Non fu omicidio volontario nè omicidio colposo ma si trattò di lesioni personali. Reato non punibile all'origine, perché non fu mai presentata una querela, e in ogni caso prescritto da due anni e mezzo. Si è concluso con una sentenza di non doversi procedere il processo "bis" per la morte dell’ottantenne Alessandra De Simone.

Sul banco degli imputati i licatesi Andrea Sanfilippo, 26 anni, e Ignazio Callea, 27 anni, accusati dell'omicidio dell'anziana, nonna del primo. I due pregiudicati furono arrestati il 30 agosto del 2009, perché, con l’obiettivo di costringere, secondo quanto ricostruito nel processo, lo zio di Sanfilippo a pagare delle somme di denaro, gli avrebbero incendiato l’automobile, posteggiata in via Gioberti, sempre a Licata. L'ipotizzato tentativo di estorsione, però, si trasformò in tragedia.

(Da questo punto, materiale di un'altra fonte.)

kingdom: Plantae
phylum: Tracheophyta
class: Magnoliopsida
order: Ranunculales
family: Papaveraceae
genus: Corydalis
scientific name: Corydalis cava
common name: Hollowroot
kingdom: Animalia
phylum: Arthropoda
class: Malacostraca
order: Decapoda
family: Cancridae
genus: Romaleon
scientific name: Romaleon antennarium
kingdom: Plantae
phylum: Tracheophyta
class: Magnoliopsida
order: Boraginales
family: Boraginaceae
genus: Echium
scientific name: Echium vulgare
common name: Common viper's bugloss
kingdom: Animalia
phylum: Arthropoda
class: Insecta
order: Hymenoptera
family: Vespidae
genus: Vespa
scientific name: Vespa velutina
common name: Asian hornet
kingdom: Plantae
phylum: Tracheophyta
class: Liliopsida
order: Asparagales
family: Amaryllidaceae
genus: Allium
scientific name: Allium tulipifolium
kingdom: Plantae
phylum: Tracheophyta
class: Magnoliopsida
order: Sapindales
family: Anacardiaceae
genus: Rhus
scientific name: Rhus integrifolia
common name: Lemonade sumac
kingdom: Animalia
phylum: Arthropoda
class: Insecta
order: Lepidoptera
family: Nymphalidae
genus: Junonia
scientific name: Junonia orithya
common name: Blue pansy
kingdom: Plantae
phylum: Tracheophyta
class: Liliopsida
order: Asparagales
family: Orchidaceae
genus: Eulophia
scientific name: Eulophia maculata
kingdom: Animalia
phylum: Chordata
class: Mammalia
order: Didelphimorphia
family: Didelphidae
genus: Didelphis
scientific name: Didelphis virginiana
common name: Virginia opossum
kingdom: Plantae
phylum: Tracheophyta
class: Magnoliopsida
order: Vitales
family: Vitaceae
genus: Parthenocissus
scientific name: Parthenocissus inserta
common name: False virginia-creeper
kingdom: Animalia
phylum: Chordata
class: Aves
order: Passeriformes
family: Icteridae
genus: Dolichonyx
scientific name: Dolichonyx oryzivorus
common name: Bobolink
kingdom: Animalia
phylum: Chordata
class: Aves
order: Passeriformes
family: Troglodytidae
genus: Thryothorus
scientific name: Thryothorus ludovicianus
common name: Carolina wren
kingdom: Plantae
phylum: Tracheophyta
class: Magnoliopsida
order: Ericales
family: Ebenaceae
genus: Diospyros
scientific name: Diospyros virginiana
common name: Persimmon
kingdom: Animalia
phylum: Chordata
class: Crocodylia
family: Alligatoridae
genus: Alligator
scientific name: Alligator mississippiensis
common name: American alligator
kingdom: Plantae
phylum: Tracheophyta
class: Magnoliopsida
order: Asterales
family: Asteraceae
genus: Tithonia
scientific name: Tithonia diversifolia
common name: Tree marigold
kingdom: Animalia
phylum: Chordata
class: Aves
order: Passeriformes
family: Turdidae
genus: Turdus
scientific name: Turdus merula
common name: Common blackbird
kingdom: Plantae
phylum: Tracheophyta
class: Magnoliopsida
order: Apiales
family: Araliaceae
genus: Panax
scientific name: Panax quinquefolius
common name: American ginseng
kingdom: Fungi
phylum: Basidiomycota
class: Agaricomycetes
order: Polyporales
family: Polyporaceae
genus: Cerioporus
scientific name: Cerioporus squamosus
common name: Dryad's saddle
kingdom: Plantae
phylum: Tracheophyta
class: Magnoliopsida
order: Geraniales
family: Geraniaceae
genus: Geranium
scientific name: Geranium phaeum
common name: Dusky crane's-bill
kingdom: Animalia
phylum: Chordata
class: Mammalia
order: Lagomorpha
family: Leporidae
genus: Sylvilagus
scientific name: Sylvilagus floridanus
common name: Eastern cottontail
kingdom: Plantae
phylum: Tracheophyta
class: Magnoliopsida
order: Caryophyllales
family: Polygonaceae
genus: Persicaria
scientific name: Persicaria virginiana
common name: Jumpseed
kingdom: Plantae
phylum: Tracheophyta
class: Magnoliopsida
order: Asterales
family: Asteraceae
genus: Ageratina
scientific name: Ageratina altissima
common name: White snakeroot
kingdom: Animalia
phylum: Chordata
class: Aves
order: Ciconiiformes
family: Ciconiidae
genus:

Il fumo provocato dal rogo, infatti, invase l’abitazione della donna, che si trovava al primo piano, che fu ricoverata e morì dopo cinquanta giorni di agonia. La vicenda, arrivata oggi all'epilogo davanti alla Corte di assise presieduta da Luisa Turco con a latere Giuseppe Miceli, ha subito un percorso molto articolato perché l’accusa di omicidio volontario, seppure con “dolo eventuale”, in un primo momento non era stata contestata. I due licatesi, difesi dagli avvocati Calogero Meli e Giuseppe D’Acquì, erano accusati di incendio e omicidio colposo. Per la prima imputazione sono stati condannati definitivamente (2 anni e 4 mesi Sanfilippo, 2 anni Callea. La Corte di appello, ritenendo che i due imputati dovessero essere giudicati per omicidio volontario, ha fatto partire un nuovo procedimento. Il dibattimento, però, ha escluso - con l'intervento tranciante dei periti della Corte - che ci potesse essere un nesso fra l'incendio e la morte. 

Il pubblico ministero Gloria Andreoli aveva chiesto alla Corte di emettere una sentenza di non doversi procedere per la prescrizione del reato.